Did You Achieve Balance?! Part II 

 Continuing from yesterday's post, another popular way to test balance is to examine standardized differences (SDIFF) between groups (Rubin and Rosenbaum 1985). SDIFF capture the difference in means in the matched samples, scaled by the square root of the average variance in the un-matched groups. This test has been criticized for the lack of formal criteria for judging the size of the standardized bias. Moreover, it may be open to manipulation as one can add observations to the control group in order to decrease variance in the denominator (Smith and Todd 2005).  

 Staying in the realm of univariate balance tests, some claim that difference in means tests are insufficient and that Kolmogorov-Smirnov (KS) tests are needed to non-parametrically test for the equality of distributions (Diamond and Sekhon 2005). These KS tests need to be bootstrapped, by the way, to yield correct coverage in the presence of point masses in the distributions of the covariates (Abadie 2002). Again, these tests would substantially increase the balance hurdle. Are they necessary for reliable causal inference?  


 Apart from univariate tests there are also some multivariate balance tests floating around in the literature such as the Hotelling T^2 test of the joint null of equal means of all covariates, multivariate (bootstrapped) Kolmogorov-Smirnov (KS) and Chi-Square null deviance tests based on the estimated assignment probabilities, as well as various regression-based tests for joint insignificance, etc. Which of these tests is preferable in what situation? What is the relationship between uni- and multivariate balance?  

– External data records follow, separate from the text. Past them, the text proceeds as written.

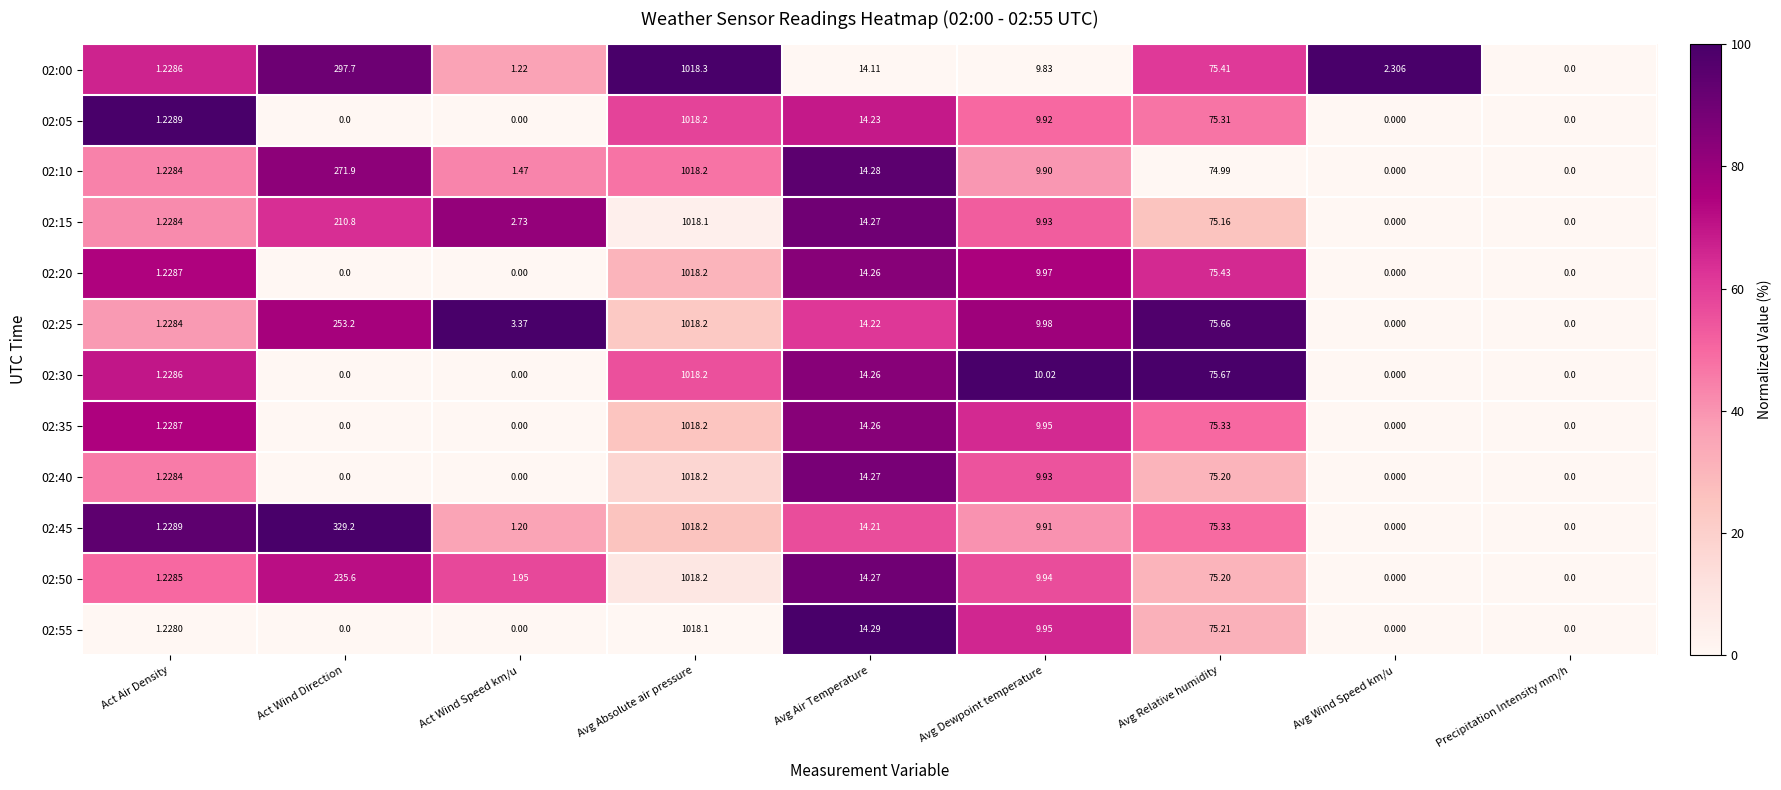

Which category has the highest value across all series?

Avg Absolute air pressure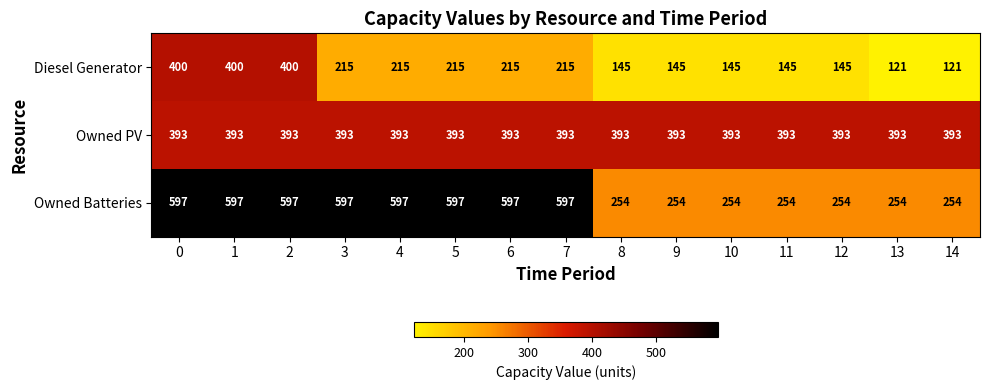

Which series has the largest range (max minus min)?

Owned Batteries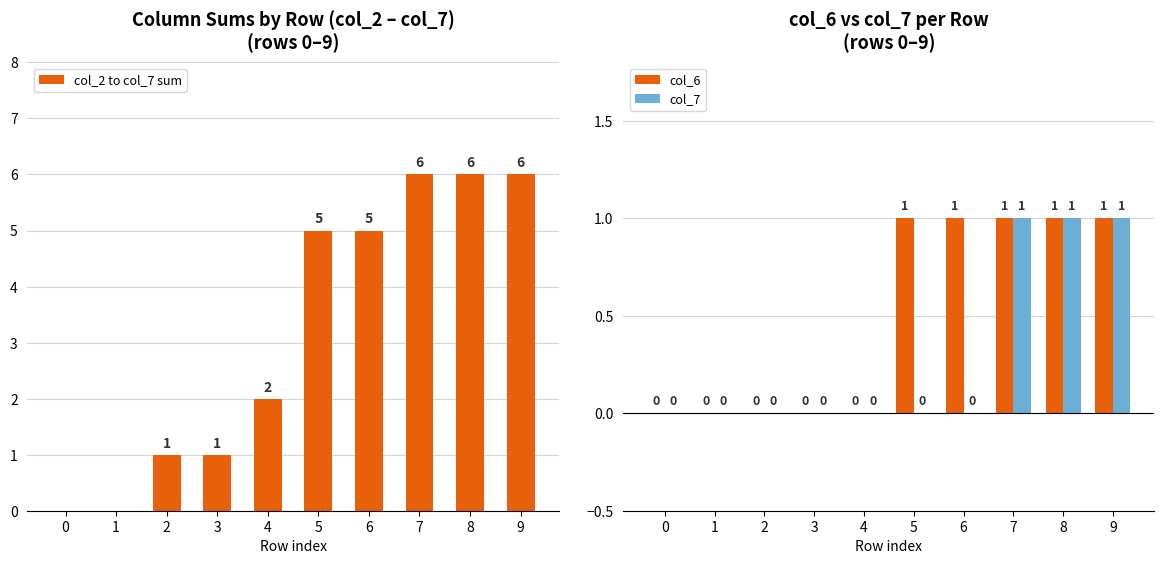

How many distinct data groups are displayed?

3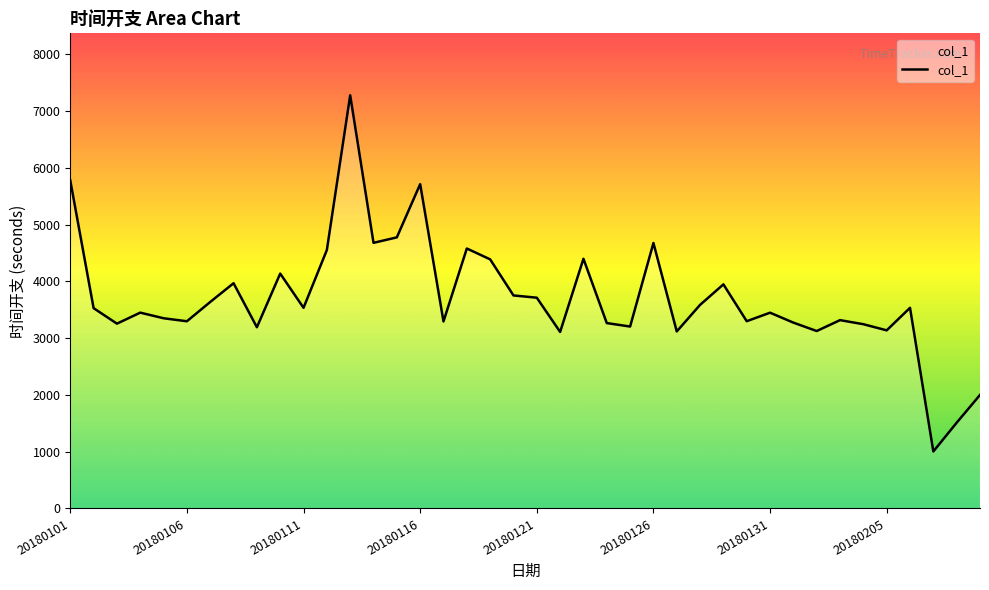

What is the smallest value displayed?

1004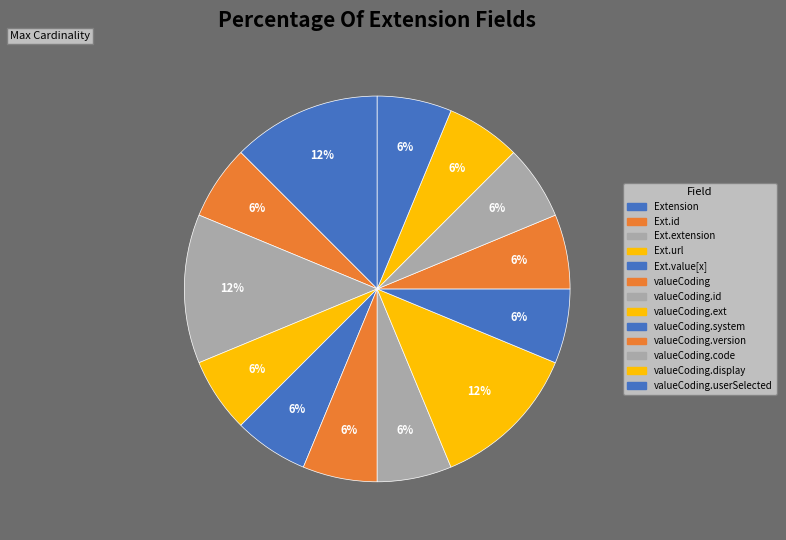

Count the number of slices in the pie.

13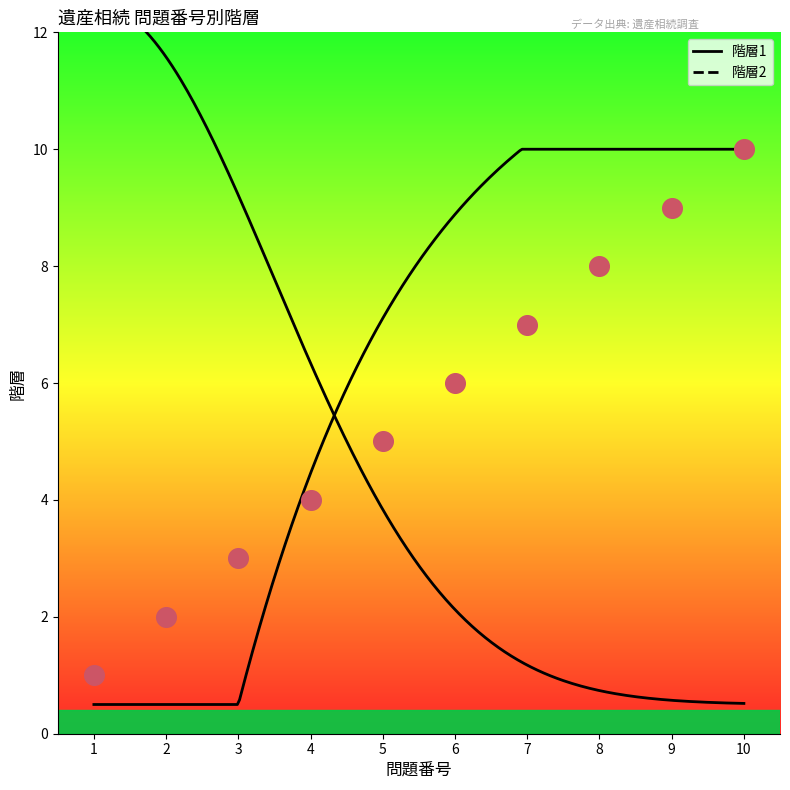

Which has a higher value, 3 or 4?

4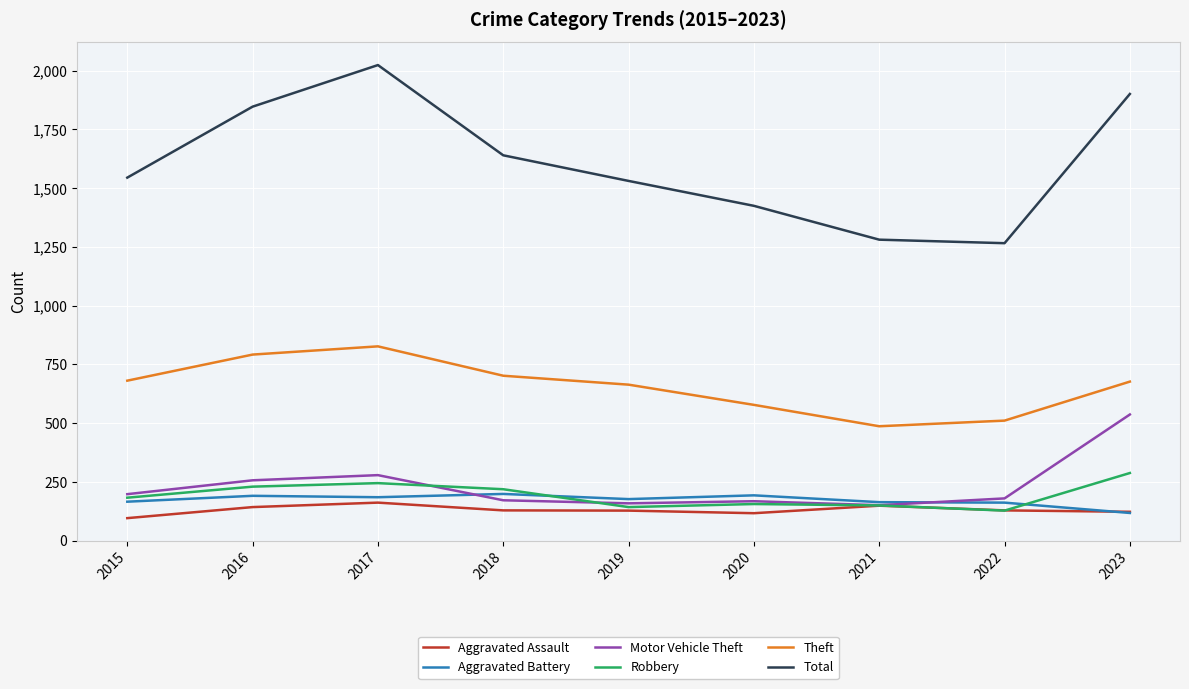

What is the maximum value for Robbery?

288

 Last but not least, there is the thorny question of significance levels. Is a p-value of 0.10, let's say against the null of equality of means, high enough for satisfactory balance? Is .05 permissible? There is evidence that conventional significance standards are too lenient to obtain reliable causal inference in the canonical LaLonde data set (Diamond and Sekhon 2005).  

 These are too many questions to which I do not know the answers. The current lack of a scholarly standard for covariate balance strikes me as troubling, because balance affects the quality of the causal inferences we draw. I think it is important to bring the balance issue to the forefront of the matching debate. That is why Jas Sekhon and I are currently working on a paper on this topic. Suppose you are reviewing a matching article. What does it take to convince you that the authors "achieved balance"? Please feel cordially invited to join the debate.